## Text shown
** BEGIN **
The Rosetta Stone: Unlocking the Ancient Egyptian Language

The Rosetta Stone was discovered in July 1799 in the city of Rosetta (now el Rashid) by French soldiers during Napoleon’s invasion of Egypt. It is a dark-colored stone slab inscribed with the same text in three scripts – Demotic, hieroglyphic, and Greek. This discovery was made during the construction of defensive works by the army, and the large stone slab was found by officer Pierre François Xavier Bouchard (1772–1832). He immediately recognized the significance of the parallel Greek and hieroglyphic texts, accurately predicting that each version represented a translation of the same text. This correct guess was confirmed when the Greek translation of the inscription was published: “The decree will be inscribed on a hard stone tablet in sacred characters (hieroglyphic), in native script (Demotic), and Greek language.”

Thus, the Rosetta Stone (French: “Pierre de Rosette”) is named after the city where it was found. Since its excavation, the Rosetta Stone has become an international icon, carrying various meanings to communities worldwide over the past two centuries. The stone now housed in the British Museum is a legacy of the colonial ambitions of France and Britain in their struggle to establish, maintain, and expand colonial empires at the end of the 18th and beginning of the 19th centuries. The historical context is essential for understanding how different communities have constructed meanings around the Rosetta Stone.

For the Napoleon soldiers who discovered the stone, as well as for the British soldiers who seized it after France’s defeat, the stone represented political domination and scientific discovery. To many Egyptian communities, the stone has been seen as a symbol of cultural heritage and national identity. Some argue that the “export” of the Rosetta Stone was a “theft” of the colonial era that should be compensated by returning it to modern Egypt. Its crucial role in deciphering ancient Egyptian scripts led to the widespread use of the term “Rosetta Stone” as a general reference for anything that deciphers or reveals hidden secrets. The business community quickly capitalized on this popularity, as evidenced by applying this nickname to a successful language-learning software. The “Rosetta Stone” has become so prevalent in global culture in the 21st century that future generations may use the phrase without fully understanding its origin in the accidental discovery of a notable stone slab in Egypt.

As scholars began serious efforts to decipher Egyptian scripts with the help of the Greek translation, the tri-lingual nature of the Rosetta Stone sparked a renaissance in decipherment in Europe. Although the popular imagination most closely associates the Rosetta Stone with Egyptian hieroglyphic writing, the earliest significant breakthroughs in decipherment focused on the Demotic script because it was better preserved among Egyptian versions. Antoine Isaac Silvestre de Sacy (1758–1838), a French linguist, and his Swedish pupil, Johan David Åkerblad (1763–1819), succeeded in identifying phonetic values for many signs called “alphabets,” reading personal names, and identifying translations for other words. The starting point for these efforts was using personal names of kings and queens mentioned in the Greek text and attempting to match their sounds to characters in the Egyptian versions.
** END **
## Instruction 1
Translate this sentence from the Rosetta Stone text into Spanish: "Since its excavation, the Rosetta Stone has become an international icon, carrying various meanings to communities worldwide over the past two centuries."
## Instruction 2
Answer these questions using the Rosetta Stone text:
(a) Which officer found the stone slab?
(b) In what museum is the stone now housed?
(c) On which script did the earliest significant breakthroughs in decipherment focus?
## Instruction 3
Write a continuation of the Rosetta Stone text, starting after its final sentence.

Saved data entries
** BEGIN **
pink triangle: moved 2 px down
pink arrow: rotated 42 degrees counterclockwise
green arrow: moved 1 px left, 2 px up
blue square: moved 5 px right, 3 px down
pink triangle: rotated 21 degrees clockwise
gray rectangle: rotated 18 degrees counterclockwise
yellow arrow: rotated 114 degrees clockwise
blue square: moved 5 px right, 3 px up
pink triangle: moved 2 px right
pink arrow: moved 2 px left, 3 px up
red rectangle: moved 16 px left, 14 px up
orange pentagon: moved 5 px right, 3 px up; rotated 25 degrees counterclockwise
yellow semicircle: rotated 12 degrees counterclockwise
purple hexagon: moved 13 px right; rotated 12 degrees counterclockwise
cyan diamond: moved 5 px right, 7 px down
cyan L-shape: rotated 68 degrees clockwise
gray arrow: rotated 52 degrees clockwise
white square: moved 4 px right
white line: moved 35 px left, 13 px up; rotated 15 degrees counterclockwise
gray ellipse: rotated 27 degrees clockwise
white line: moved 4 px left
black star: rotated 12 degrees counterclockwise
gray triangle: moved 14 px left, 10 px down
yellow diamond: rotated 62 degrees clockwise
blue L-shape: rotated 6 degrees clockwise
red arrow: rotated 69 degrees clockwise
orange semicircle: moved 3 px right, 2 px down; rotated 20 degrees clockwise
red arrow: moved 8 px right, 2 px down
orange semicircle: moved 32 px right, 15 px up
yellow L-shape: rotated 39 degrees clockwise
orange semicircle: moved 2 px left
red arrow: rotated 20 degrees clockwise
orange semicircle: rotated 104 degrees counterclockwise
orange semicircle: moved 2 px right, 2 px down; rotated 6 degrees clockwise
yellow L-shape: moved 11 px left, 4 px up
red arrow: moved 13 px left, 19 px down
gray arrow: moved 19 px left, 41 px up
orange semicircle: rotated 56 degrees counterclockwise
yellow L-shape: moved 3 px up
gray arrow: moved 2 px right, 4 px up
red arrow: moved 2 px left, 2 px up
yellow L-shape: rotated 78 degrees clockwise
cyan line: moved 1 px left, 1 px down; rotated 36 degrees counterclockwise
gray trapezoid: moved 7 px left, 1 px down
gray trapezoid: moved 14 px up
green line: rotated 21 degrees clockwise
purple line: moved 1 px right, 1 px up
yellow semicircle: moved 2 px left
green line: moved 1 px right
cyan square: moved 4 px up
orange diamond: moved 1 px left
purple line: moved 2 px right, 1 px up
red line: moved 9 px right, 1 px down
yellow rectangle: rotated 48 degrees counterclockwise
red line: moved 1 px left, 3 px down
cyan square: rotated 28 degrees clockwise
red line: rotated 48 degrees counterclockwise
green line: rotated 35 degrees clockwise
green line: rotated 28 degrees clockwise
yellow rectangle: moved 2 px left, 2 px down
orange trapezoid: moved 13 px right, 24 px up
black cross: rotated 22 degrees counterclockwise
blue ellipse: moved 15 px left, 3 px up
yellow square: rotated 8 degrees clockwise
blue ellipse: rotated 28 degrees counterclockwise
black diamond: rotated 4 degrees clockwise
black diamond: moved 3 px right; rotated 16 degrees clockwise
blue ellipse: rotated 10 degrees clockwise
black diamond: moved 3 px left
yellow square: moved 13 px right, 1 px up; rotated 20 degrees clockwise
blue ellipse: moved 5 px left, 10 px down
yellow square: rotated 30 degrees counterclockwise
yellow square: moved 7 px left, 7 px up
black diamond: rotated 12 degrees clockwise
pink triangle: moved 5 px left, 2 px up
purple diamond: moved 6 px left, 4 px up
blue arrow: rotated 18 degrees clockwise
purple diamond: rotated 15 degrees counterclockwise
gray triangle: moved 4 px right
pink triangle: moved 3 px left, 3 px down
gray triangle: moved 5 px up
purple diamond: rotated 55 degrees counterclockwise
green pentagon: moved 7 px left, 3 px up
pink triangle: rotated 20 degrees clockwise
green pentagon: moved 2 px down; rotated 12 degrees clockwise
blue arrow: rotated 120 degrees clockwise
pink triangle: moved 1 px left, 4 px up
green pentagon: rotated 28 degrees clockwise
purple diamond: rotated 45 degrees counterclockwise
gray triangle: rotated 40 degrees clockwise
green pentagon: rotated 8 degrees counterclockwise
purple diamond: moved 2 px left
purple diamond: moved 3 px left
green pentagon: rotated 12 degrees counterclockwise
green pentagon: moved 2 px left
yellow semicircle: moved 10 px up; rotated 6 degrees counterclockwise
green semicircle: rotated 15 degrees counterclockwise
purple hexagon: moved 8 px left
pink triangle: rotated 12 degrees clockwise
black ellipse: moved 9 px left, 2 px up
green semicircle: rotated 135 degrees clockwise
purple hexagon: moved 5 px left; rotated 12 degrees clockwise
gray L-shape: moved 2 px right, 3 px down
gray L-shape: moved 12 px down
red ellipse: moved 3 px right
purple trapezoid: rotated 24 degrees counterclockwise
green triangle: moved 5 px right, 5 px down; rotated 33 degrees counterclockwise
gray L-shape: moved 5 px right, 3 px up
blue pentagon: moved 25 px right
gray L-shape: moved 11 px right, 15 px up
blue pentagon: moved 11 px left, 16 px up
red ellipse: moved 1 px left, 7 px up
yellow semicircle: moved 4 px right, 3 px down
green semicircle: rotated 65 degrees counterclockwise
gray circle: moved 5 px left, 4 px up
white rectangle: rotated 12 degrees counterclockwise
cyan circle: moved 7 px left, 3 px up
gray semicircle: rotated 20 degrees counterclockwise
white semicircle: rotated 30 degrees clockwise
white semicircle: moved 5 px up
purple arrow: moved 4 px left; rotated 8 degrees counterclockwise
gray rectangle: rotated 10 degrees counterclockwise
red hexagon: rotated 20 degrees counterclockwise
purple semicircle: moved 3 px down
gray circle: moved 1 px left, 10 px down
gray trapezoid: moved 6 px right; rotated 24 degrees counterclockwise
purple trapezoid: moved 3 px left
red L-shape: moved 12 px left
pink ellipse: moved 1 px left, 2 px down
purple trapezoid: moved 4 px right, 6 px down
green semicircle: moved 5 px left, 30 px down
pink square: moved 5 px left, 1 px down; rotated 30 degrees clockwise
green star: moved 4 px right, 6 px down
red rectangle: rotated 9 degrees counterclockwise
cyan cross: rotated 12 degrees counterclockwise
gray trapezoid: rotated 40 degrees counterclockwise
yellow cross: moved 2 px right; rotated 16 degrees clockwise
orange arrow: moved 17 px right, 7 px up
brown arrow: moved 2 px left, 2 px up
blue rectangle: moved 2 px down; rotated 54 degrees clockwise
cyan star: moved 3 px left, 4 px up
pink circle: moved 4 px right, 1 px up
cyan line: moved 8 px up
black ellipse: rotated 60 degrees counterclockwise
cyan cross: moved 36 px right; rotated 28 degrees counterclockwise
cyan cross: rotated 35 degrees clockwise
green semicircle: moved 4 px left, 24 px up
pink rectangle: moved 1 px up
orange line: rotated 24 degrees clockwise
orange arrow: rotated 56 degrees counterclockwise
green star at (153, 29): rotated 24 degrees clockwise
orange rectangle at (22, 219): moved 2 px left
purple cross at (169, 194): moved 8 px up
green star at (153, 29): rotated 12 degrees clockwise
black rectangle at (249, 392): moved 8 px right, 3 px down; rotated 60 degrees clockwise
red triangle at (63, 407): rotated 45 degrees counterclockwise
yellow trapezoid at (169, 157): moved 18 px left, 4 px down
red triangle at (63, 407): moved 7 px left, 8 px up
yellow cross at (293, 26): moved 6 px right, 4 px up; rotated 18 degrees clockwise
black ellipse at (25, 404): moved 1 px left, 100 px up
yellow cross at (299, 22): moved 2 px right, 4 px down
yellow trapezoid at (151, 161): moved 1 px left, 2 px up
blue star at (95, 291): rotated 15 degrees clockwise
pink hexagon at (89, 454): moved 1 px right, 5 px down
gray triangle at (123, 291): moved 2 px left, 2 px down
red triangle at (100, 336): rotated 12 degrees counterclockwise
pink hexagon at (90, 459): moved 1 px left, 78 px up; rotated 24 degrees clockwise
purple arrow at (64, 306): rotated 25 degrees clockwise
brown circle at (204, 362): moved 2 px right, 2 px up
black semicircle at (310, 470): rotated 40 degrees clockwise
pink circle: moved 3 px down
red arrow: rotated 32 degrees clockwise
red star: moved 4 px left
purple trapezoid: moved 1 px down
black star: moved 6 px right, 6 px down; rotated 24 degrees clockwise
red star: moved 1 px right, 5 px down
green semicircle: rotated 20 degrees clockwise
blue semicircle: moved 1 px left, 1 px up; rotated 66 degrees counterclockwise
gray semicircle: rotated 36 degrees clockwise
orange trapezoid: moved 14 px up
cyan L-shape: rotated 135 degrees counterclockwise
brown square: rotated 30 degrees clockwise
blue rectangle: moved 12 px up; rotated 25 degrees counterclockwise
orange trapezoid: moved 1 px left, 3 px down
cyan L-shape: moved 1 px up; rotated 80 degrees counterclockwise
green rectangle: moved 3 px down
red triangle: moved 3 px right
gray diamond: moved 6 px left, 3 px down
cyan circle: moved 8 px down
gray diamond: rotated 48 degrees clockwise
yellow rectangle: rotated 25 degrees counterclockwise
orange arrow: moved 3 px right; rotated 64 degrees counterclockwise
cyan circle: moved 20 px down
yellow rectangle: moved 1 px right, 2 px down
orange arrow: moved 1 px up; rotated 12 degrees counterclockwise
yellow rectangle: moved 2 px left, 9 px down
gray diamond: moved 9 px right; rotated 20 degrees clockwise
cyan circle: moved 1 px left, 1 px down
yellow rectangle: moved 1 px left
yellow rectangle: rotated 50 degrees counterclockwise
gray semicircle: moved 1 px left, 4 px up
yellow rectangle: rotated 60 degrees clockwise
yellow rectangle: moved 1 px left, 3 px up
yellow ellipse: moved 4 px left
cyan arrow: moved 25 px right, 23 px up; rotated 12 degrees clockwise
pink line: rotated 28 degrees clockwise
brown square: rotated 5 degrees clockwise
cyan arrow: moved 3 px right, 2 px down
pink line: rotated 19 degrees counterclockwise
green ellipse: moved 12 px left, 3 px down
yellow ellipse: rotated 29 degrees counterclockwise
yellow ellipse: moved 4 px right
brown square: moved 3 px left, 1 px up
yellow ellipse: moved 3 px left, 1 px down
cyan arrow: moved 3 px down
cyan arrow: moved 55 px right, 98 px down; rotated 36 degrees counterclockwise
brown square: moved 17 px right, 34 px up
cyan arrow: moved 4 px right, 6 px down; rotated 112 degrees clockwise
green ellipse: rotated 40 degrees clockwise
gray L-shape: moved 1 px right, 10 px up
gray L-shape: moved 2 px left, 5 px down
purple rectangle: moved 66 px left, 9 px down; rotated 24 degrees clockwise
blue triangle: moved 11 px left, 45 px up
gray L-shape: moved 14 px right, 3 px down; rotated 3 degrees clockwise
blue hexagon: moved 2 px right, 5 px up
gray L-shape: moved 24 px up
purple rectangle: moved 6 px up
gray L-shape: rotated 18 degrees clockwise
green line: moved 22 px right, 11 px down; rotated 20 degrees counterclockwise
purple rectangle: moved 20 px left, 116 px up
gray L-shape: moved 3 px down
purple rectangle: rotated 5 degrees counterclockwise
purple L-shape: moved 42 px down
** END **
## Exercise output 1
Desde su excavación, la piedra de Rosetta se ha convertido en un ícono internacional y ha tenido diversos significados para comunidades de todo el mundo durante los últimos dos siglos.

## Exercise output 2
(a) Pierre François Xavier Bouchard
(b) The British Museum
(c) The Demotic script

## Exercise output 3
These advances paved the way for the famous decipherment race between Thomas Young (1773–1829) and Jean-François Champollion (1790–1832) in deciphering Egyptian hieroglyphic writing. Both were highly accomplished. Young, who was 17 years older than Champollion, made remarkable progress in both hieroglyphic and Demotic scripts, but Champollion led in the final breakthrough. Champollion had devoted his intellectual efforts from childhood to ancient Egypt and studied the Coptic language under the guidance of Silvestre de Sacy. These efforts paid off when Champollion confirmed the hypothesis that Egyptian hieroglyphic writing indicated phonetic sounds, using his knowledge of Coptic to accurately deduce the pronunciation of hieroglyphic writing from the word “born” (ms, Coptic ⲙⲓⲥⲉ). At this point, he became the first person in over a millennium to read the inscriptions of Ramses and Thutmosis in their original language. According to legend, as recounted by Champollion’s nephew, upon realizing the significance of this confirmation, Champollion burst into tears in his brother’s office, shouting “I have found it!” and fainted, unconscious for nearly a week. With this outstanding achievement, Champollion established himself as the “father” of Egyptology, linking the Rosetta Stone to the birth of a new field of study.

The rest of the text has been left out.